==== Given passage

Another thing: look at the response times in the graphs.

Like they say, “only believe 50% of the statistics you read”.

EDIT added Feb 22, 2013:

I wrote this before I knew how NetApp tested the EMC gear. The tests for the Clariion were audited by the SPC-1 auditors, and only the best results were shown. MetaLUNs and write caching were both tried but resulted in slower results. EMC was given an opportunity to have the results not published, and after publication they were again given an opportunity to pull the test, neither of which were done. SPC-1 just proved to be an unfriendly workload for the Clariion, that’s all.

To this day EMC is a member of SPC yet has no submissions as of Feb 22, 2013.

D

18 Replies to “NetApp posts SPC-1 results”

  1. 1) various read/write cache setting were used and what was ultimately submitted was the best result that we could obtained after several runs and configs.

    2) seperate spindles were used for the snapshot area. This is shown towards the End of the full disclosure document where the LUNs and Raid groups are created

    3) NetApp tested metaluns as well but the results did not provide material changes compared the ones sumbitted. As you may or may not know congiguring a box full of metaLUNs is NOT an EMC best practice but more importantly as stated on pg. 16 of EMC’s Flare 26 best practices guide, metaLUNs are not used to provide a performance boost since MetaLUNs do not cause an increase in parallelism and multi-threading.

========

> [The exercise]
Rewrite the forum post on NetApp's SPC-1 results from "18 Replies to" up to and including "parallelism and multi-threading.", changing "spindles" to "disks".

==== Entries provided

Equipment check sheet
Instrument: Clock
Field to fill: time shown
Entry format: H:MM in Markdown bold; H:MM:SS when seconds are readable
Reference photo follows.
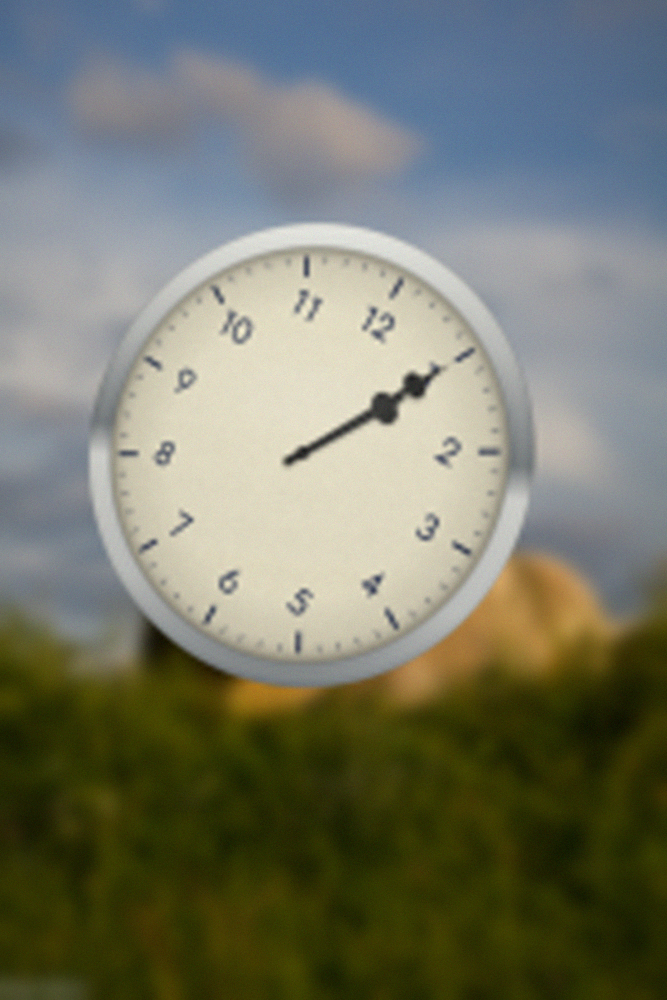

========

> [Output of the task]
18 Replies to “NetApp posts SPC-1 results”

  1. 1) various read/write cache setting were used and what was ultimately submitted was the best result that we could obtained after several runs and configs.

    2) seperate disks were used for the snapshot area. This is shown towards the End of the full disclosure document where the LUNs and Raid groups are created

    3) NetApp tested metaluns as well but the results did not provide material changes compared the ones sumbitted. As you may or may not know congiguring a box full of metaLUNs is NOT an EMC best practice but more importantly as stated on pg. 16 of EMC’s Flare 26 best practices guide, metaLUNs are not used to provide a performance boost since MetaLUNs do not cause an increase in parallelism and multi-threading.